Substellar Companion "b"

© Tomislav Stimac


Larger image.


Artwork from Planets
at Digital Eye
(used with permission).


A view of 14 Herculis and its
substellar companion "b" from
the surface of a satellite, as
imagined by Stimac (more).

On July 6, 1998, a team of astronomers (including Michel Mayor, Didier Queloz, and Stephane Udry) announced the discovery of a substellar companion "b," whose latest minimum mass estimate has been calculated as 5.04 times that of Jupiter (exoplanets.org) with a similar diameter. This object moves around 14 Herculis at an average separation of 2.81 AUs, which would be within the Main Asteroid Belt in the Solar System. Its orbit has a high eccentricity (e= 0.35) which takes around 4.6 years to complete (exoplanets.org). (See an animation of the planetary and potentially habitable zone orbits of this system, with a table of basic orbital and physical characteristics.)

© Christoph Kulmann -- larger image


Artwork from Exoplaneten.de
(used with permission).


Some speculated that surface water
might exist on a large moon of "b"
warmed by tidal heating and a thick
atmosphere, as imagined by
Kulmann (more).

Astrometric analysis suggests that the object may actually have 13 times the mass of Jupiter with an inclination of 155.3° from Earth's line of sight (Han et al, 2001, in pdf).
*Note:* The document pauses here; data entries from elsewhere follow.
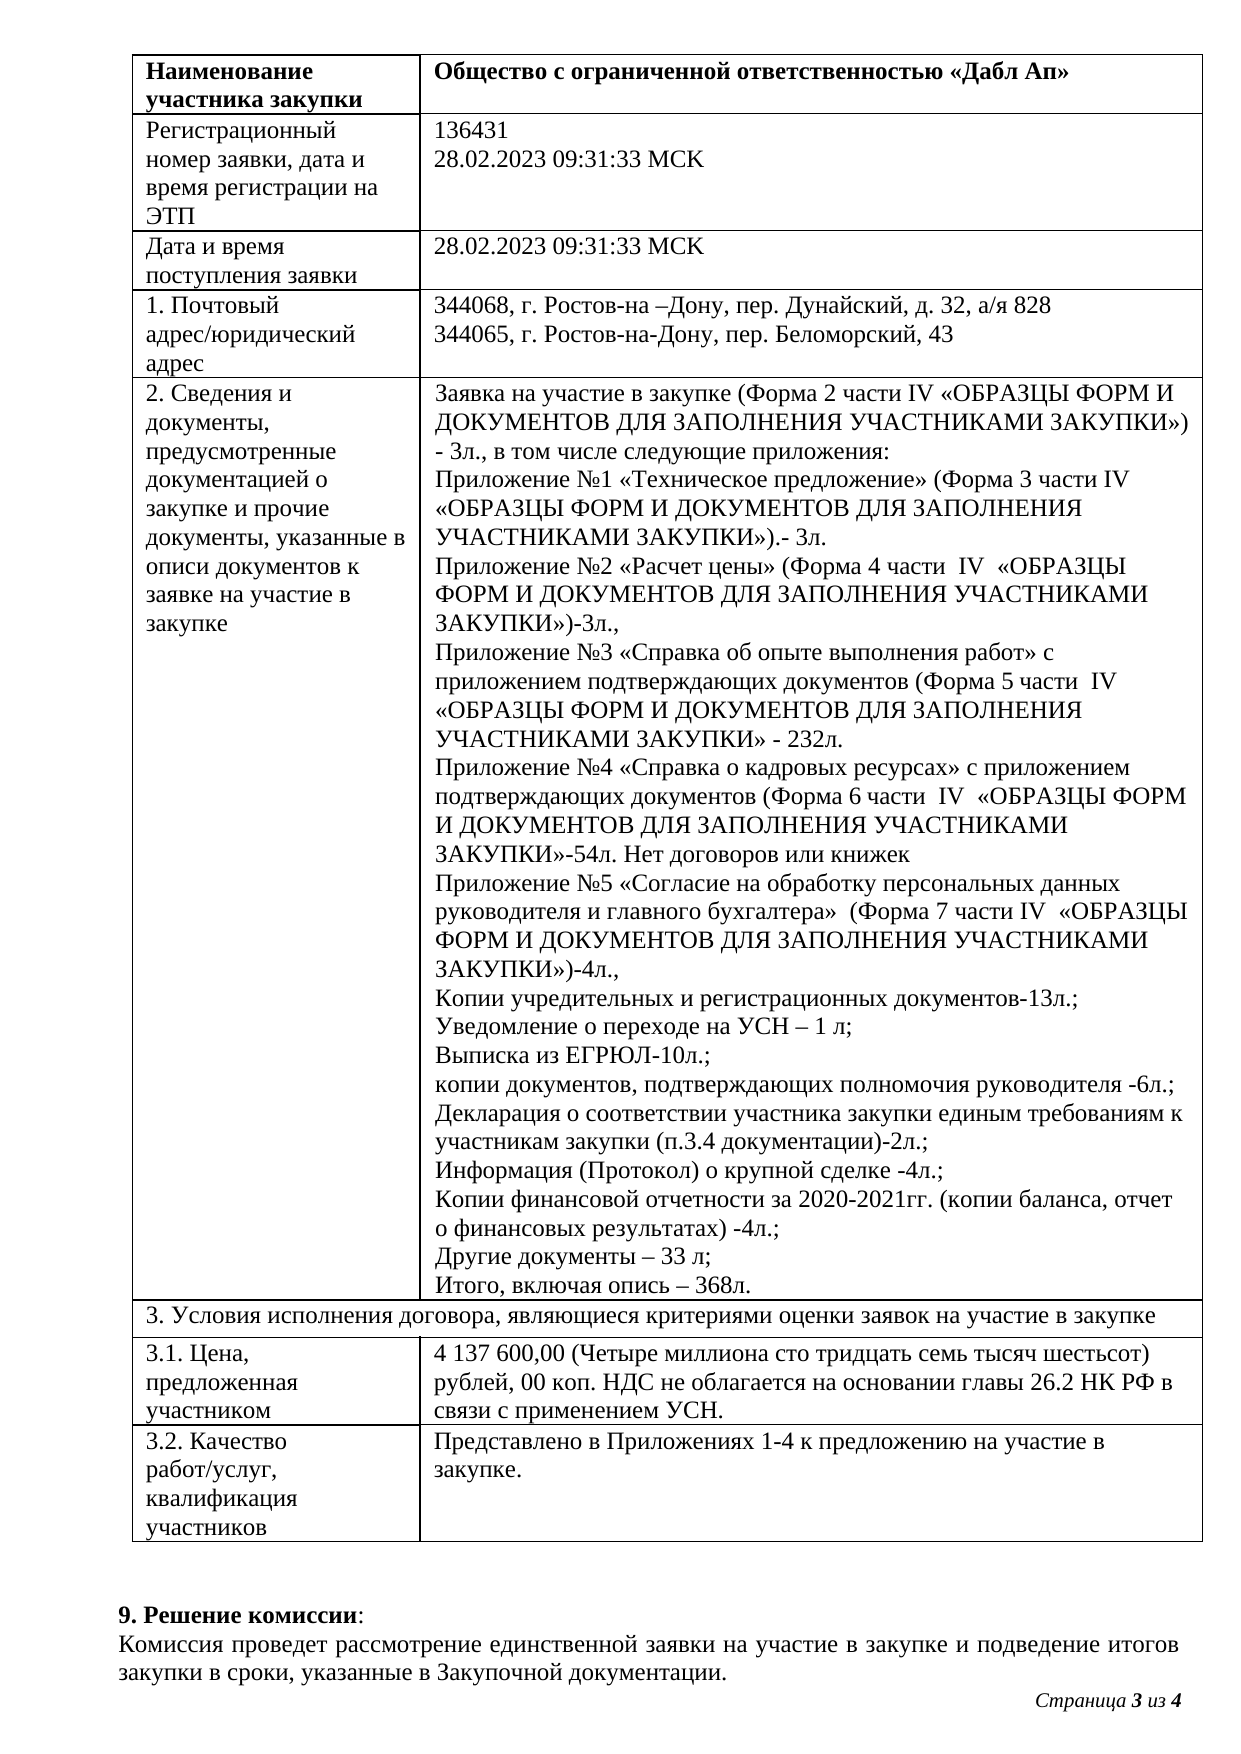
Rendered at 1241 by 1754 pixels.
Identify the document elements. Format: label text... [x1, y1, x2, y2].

table_header Общество с ограниченной ответственностью «Дабл Ап» [421, 55, 1202, 113]
table_cell 344068, г. Ростов-на –Дону, пер. Дунайский, д. 32, а/я 828 344065, г. Ростов-на-Дону, пер. Беломорский, 43 [421, 290, 1202, 377]
table_cell 4 137 600,00 (Четыре миллиона сто тридцать семь тысяч шестьсот) рублей, 00 коп. НДС не облагается на основании главы 26.2 НК РФ в связи с применением УСН. [421, 1338, 1202, 1424]
table_cell Заявка на участие в закупке (Форма 2 части IV «ОБРАЗЦЫ ФОРМ И ДОКУМЕНТОВ ДЛЯ ЗАПОЛНЕНИЯ УЧАСТНИКАМИ ЗАКУПКИ») - 3л., в том числе следующие приложения: Приложение №1 «Техническое предложение» (Форма 3 части IV «ОБРАЗЦЫ ФОРМ И ДОКУМЕНТОВ ДЛЯ ЗАПОЛНЕНИЯ УЧАСТНИКАМИ ЗАКУПКИ»).- 3л. Приложение №2 «Расчет цены» (Форма 4 части IV «ОБРАЗЦЫ ФОРМ И ДОКУМЕНТОВ ДЛЯ ЗАПОЛНЕНИЯ УЧАСТНИКАМИ ЗАКУПКИ»)-3л., Приложение №3 «Справка об опыте выполнения работ» с приложением подтверждающих документов (Форма 5 части IV «ОБРАЗЦЫ ФОРМ И ДОКУМЕНТОВ ДЛЯ ЗАПОЛНЕНИЯ УЧАСТНИКАМИ ЗАКУПКИ» - 232л. Приложение №4 «Справка о кадровых ресурсах» с приложением подтверждающих документов (Форма 6 части IV «ОБРАЗЦЫ ФОРМ И ДОКУМЕНТОВ ДЛЯ ЗАПОЛНЕНИЯ УЧАСТНИКАМИ ЗАКУПКИ»-54л. Нет договоров или книжек Приложение №5 «Согласие на обработку персональных данных руководителя и главного бухгалтера» (Форма 7 части IV «ОБРАЗЦЫ ФОРМ И ДОКУМЕНТОВ ДЛЯ ЗАПОЛНЕНИЯ УЧАСТНИКАМИ ЗАКУПКИ»)-4л., Копии учредительных и регистрационных документов-13л.; Уведомление о переходе на УСН – 1 л; Выписка из ЕГРЮЛ-10л.; копии документов, подтверждающих полномочия руководителя -6л.; Декларация о соответствии участника закупки единым требованиям к участникам закупки (п.3.4 документации)-2л.; Информация (Протокол) о крупной сделке -4л.; Копии финансовой отчетности за 2020-2021гг. (копии баланса, отчет о финансовых результатах) -4л.; Другие документы – 33 л; Итого, включая опись – 368л. [421, 378, 1202, 1299]
table_cell 28.02.2023 09:31:33 MCK [421, 231, 1202, 289]
table_cell Представлено в Приложениях 1-4 к предложению на участие в закупке. [421, 1425, 1202, 1541]
table_cell 3.1. Цена, предложенная участником [133, 1338, 419, 1424]
table_header Наименование участника закупки [133, 56, 419, 113]
table_cell 3. Условия исполнения договора, являющиеся критериями оценки заявок на участие в закупке [133, 1301, 1202, 1336]
text Комиссия проведет рассмотрение единственной заявки на участие в закупке и подведение итогов закупки в сроки, указанные в Закупочной документации. [118, 1629, 1181, 1686]
table_cell 3.2. Качество работ/услуг, квалификация участников [133, 1426, 419, 1541]
table_cell 2. Сведения и документы, предусмотренные документацией о закупке и прочие документы, указанные в описи документов к заявке на участие в закупке [133, 378, 419, 1299]
table_cell Регистрационный номер заявки, дата и время регистрации на ЭТП [133, 115, 419, 230]
table_cell 1. Почтовый адрес/юридический адрес [133, 291, 419, 377]
text 9. Решение комиссии: [118, 1600, 1181, 1629]
table_cell Дата и время поступления заявки [133, 232, 419, 289]
table_cell 136431 28.02.2023 09:31:33 MCK [421, 114, 1202, 230]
Thus, the object could be an extremely dim brown dwarf, substellar companion of 14 Herculis. The authors consider their analysis to be preliminary, needing confirmation with additional astrometric as well as other observations.

Brown Dwarfs or Planets?

When brown dwarfs were just a theoretical concern, astronomers differentiated those hypothetical objects from planets by how they were formed. If a substellar object was formed the way a star does, from a collapsing cloud of interstellar gas and dust, then it would be called a brown dwarf. If it was formed by gradually accumulating gas and dust inside a star's circumstellar disk, however, it was called a planet. Once the first brown dwarf candidates were actually found, however, astronomers realized that it was actually quite difficult to definitely rule on the validity of competing hypotheses about how a substellar object was actually formed without having been there. This problem is particularly difficult to resolve in the case of stellar companions, objects that orbit a star -- or two.

© American Scientist



Artwork by Linda Huff
(for Martin et al, 1997)
used with permission.

University of California at Berkeley astronomer Ben R. Oppenheimer, who helped to discover a nearby brown dwarf, Gliese 229 b, is part of a growing group that would like to define a brown dwarf as an substellar object with the mass of 13 to 80 (or so) Jupiters. While these objects cannot fuse "ordinary" hydrogen (a single proton nucleus) like stars, they have enough mass to briefly fuse deuterium (hydrogen with a proton-neutron nucleus). Therefore, stellar companions with less than 13 Jupiter masses would be defined as planets.

Other prominent astronomers, such as San Francisco State University astronomer Geoffrey W. Marcy who also has helped to discover many extrasolar planets, note that there may in fact be many different physical processes that lead to the formation of planets. Similarly, there may also be many different processes that lead to the creation of brown dwarfs, and some of these may also lead to planets. Hence, more observational data may be needed before astronomers can determine how to make justifiable distinctions in the classification of such substellar objects.